Google’s venture unit looks to N.E.
Search giant backing Mass., N.H. start-ups
Since it was launched last year, the venture capital arm of Internet search titan Google Inc. has invested millions in 10 high-tech companies, four of which are in New England: one in New Hampshire and three in Greater Boston.
“I think that area in particular has always been a hotbed of innovation and entrepreneurship,’’ said Bill Maris, a partner in Google Ventures, which held a media teleconference yesterday to discuss its first wave of investments.
Google launched the fund with the goal of investing $100 million per year. Maris would not say whether Google Ventures has invested the full amount in its first year, but he said the fund continues to search for companies with the potential to launch new industries or transform existing ones. “We look for people who are working on big problems,’’ Maris said.
The New England start-ups being backed by Google include Recorded Future, a Cambridge company that analyzes time and event information from websites; English Central Inc., of Lexington, which uses YouTube videos and speech-recognition software to teach English to nonnative speakers; SCVNGR Inc., of Boston, developer of location-based game software; and Adimab Inc., a Lebanon, N.H., company that uses computers to identify antibodies that can be used in treating a host of diseases.
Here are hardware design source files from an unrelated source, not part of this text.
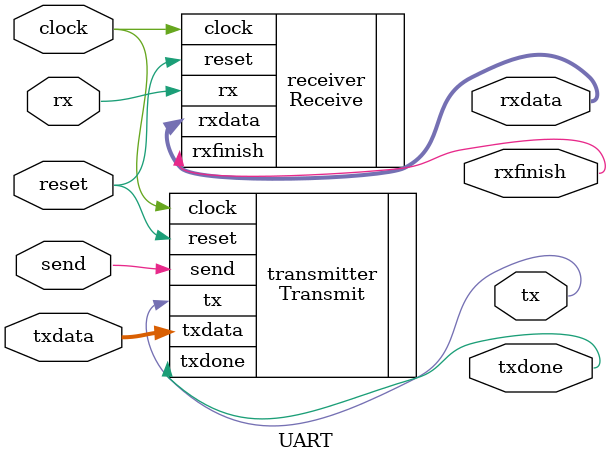
<source format=v>
module UART #(parameter clkperbit = 10)
(rx, send, clock, reset, tx, txdata, rxdata, rxfinish, txdone);
	input rx , clock, reset, send;
	input[7:0] txdata; 
	output tx, rxfinish, txdone; 
	output[7:0] rxdata; 
	
	Receive #(clkperbit) receiver  
		(.rxdata(rxdata),
		 .rxfinish(rxfinish),
		 .rx(rx), 
		 .clock(clock),
		 .reset(reset)
		);

	Transmit #(clkperbit) transmitter
		(.txdata(txdata),
		 .txdone(txdone),
		 .send(send),
		 .tx(tx),
		 .reset(reset),
		 .clock(clock)
		);

endmodule


</source>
Recorded Future founder Christopher Ahlberg declined to talk about his company and would not disclose how much it received from Google Ventures. Adimab chief executive Tillman Gerngross said his company had received $8 million from Google in exchange for 3 percent of the company, making Adimab’s total value $267 million.
Google Ventures’s two other New England portfolio companies would not disclose how much they received, but executives said the chance to leverage Google’s technical expertise was just as important to them as the mon ey.
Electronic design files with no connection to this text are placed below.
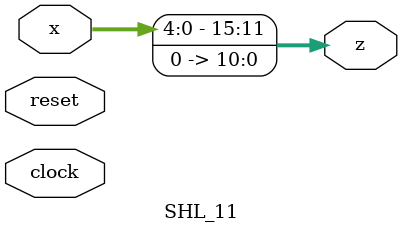
<source format=v>
module SHL_11(

    clock,
    reset,
    x,
    z);

input [15:0] x;
output [15:0] z;
input clock;
input reset;
wire [15:0] x;
wire [15:0] z;
assign z = x << 11;
endmodule //SHL_11

</source>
English Central’s chief executive, Alan Schwartz, said his company has enjoyed good access to Google’s YouTube video service, making it easier to create language training exercises based on popular online videos.
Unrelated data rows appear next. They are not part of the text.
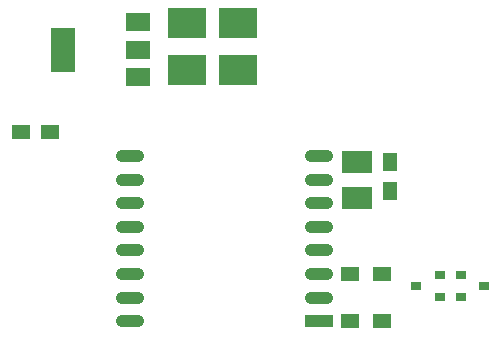
<source format=gtp>
G04 #@! TF.GenerationSoftware,KiCad,Pcbnew,(2017-11-08 revision cd21218)-HEAD*
G04 #@! TF.CreationDate,2018-02-21T13:46:00+02:00*
G04 #@! TF.ProjectId,heater_actuator_node,6865617465725F6163747561746F725F,rev?*
G04 #@! TF.SameCoordinates,Original*
G04 #@! TF.FileFunction,Paste,Top*
G04 #@! TF.FilePolarity,Positive*
%FSLAX46Y46*%
G04 Gerber Fmt 4.6, Leading zero omitted, Abs format (unit mm)*
G04 Created by KiCad (PCBNEW (2017-11-08 revision cd21218)-HEAD) date Wed Feb 21 13:46:00 2018*
%MOMM*%
%LPD*%
G01*
G04 APERTURE LIST*
%ADD10R,1.500000X1.250000*%
%ADD11R,1.250000X1.500000*%
%ADD12R,3.200000X2.500000*%
%ADD13R,1.500000X1.300000*%
%ADD14R,2.000000X1.500000*%
%ADD15R,2.000000X3.800000*%
%ADD16R,2.500000X1.950000*%
%ADD17R,0.900000X0.800000*%
%ADD18O,2.400000X1.100000*%
%ADD19R,2.400000X1.100000*%
G04 APERTURE END LIST*
D10*
X122000000Y-98250000D03*
X119500000Y-98250000D03*
D11*
X150750000Y-100750000D03*
X150750000Y-103250000D03*
D12*
X133600000Y-93000000D03*
X137900000Y-93000000D03*
D13*
X150100000Y-110250000D03*
X147400000Y-110250000D03*
X150100000Y-114250000D03*
X147400000Y-114250000D03*
D14*
X129400000Y-93550000D03*
X129400000Y-88950000D03*
X129400000Y-91250000D03*
D15*
X123100000Y-91250000D03*
D12*
X133600000Y-89000000D03*
X137900000Y-89000000D03*
D16*
X148000000Y-100725000D03*
X148000000Y-103775000D03*
D17*
X155000000Y-112200000D03*
X155000000Y-110300000D03*
X153000000Y-111250000D03*
X156750000Y-110300000D03*
X156750000Y-112200000D03*
X158750000Y-111250000D03*
D18*
X128750000Y-114250000D03*
X128750000Y-112250000D03*
X128750000Y-110250000D03*
X128750000Y-108250000D03*
X128750000Y-106250000D03*
X128750000Y-104250000D03*
X128750000Y-102250000D03*
X128750000Y-100250000D03*
X144750000Y-100250000D03*
X144750000Y-102250000D03*
X144750000Y-104250000D03*
X144750000Y-106250000D03*
X144750000Y-108250000D03*
X144750000Y-110250000D03*
X144750000Y-112250000D03*
D19*
X144750000Y-114250000D03*
M02*

</source>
Seth Priebatsch, chief executive of SCVNGR, said that when the company began building a new user interface, Google sent one of its top designers to Boston to assist. “It’s probably one of the most valuable things that any venture firm could have done for us,’’ Priebatsch said.
Adimab’s Gerngross said Google’s expertise in running massive computer centers could help his company improve the performance of its antibody-hunting system.
Maris said Google Ventures’s ultimate goal is the same as any other venture investor’s: to eventually cash in when the companies are acquired or their stock is sold to the public. “This is a financially driven, for-profit venture firm,’’ he said.